Note: AArch64 and AArch32 interworking is not supported. If you use an AArch64
kernel you are restricted to AArch64 user-mode binaries. This will be addressed
in a later patch.

Note: Virtualization is only supported in AArch32 mode. This will also be fixed
in a later patch.
Existing regression tests run correctly with expected changes. 

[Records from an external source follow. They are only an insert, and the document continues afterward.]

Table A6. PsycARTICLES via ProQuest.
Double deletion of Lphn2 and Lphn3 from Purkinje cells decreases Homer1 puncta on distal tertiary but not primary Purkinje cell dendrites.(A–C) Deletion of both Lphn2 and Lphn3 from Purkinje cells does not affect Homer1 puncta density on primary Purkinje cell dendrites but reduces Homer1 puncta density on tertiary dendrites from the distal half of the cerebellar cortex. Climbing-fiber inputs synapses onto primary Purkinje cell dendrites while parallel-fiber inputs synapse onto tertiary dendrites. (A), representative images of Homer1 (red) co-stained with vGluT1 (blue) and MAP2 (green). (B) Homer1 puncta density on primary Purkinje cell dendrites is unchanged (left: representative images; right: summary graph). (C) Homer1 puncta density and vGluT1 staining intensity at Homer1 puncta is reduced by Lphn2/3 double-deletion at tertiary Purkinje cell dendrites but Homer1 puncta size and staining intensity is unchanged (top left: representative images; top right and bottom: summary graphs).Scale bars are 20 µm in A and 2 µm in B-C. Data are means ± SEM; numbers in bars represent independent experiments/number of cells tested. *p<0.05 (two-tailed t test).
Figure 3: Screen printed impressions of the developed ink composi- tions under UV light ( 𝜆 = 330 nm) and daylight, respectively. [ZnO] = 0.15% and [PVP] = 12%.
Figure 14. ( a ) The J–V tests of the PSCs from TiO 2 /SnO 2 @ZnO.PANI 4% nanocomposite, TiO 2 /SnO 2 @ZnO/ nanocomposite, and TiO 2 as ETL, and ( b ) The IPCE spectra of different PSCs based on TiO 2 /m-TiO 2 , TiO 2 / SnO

AArch64 SE binaries run on SimpleAtomic, SimpleTiming, and O3 CPU models
AArch64 Linux boots on SimpleAtomic, SimpleTiming and O3 models with 1-4 cores

Issue Summary

2 1 1 0
Description From Last Updated Status
Yes, you're right. I've updated the my copy of the patch but haven't updated it Ali Saidi Jan. 22, 2014, 11:29 a.m. Open
Review request changed
Updated (April 9, 2014, 1:47 p.m.)

Status: Closed (submitted)

Posted (June 30, 2014, 1:34 p.m.)
After applying this patch, the minimum number of float regs should be 160, even for ARMv7 ISA. If you set the number of numPhysFloatRegs to lower than 160, you get an assertion error from cpu/o3/cpu.cc:
assert(params->numPhysFloatRegs >= numThreads * TheISA::NumFloatRegs);

The reason is that this patch sets the number of NumFloatRegs based on v8 and does not differentiate between v7 and v8 ISAs. See src/arch/arm/registers.hh:
-const int NumFloatArchRegs = 64;
-const int NumFloatSpecialRegs = 8;
+const int NumFloatV7ArchRegs  = 64;
+const int NumFloatV8ArchRegs  = 128;
+const int NumFloatSpecialRegs = 32;
  
-const int NumFloatRegs = NumFloatArchRegs + NumFloatSpecialRegs;
+const int NumFloatRegs = NumFloatV8ArchRegs + NumFloatSpecialRegs;

I think this patch should not change the required number of float regs for ARMv7. Am I missing something?
  1. Unfortunately, we need to have a big enough register file for all the FP registers and it's not really possible to differentiate. Long term gem5 will support ARMv8 (32 and 64 bit) only and be backwards compatible for running 32-bit code (pretty much the state it's in now), but it's pretty impossible to properly support to architecture versions simultaneously.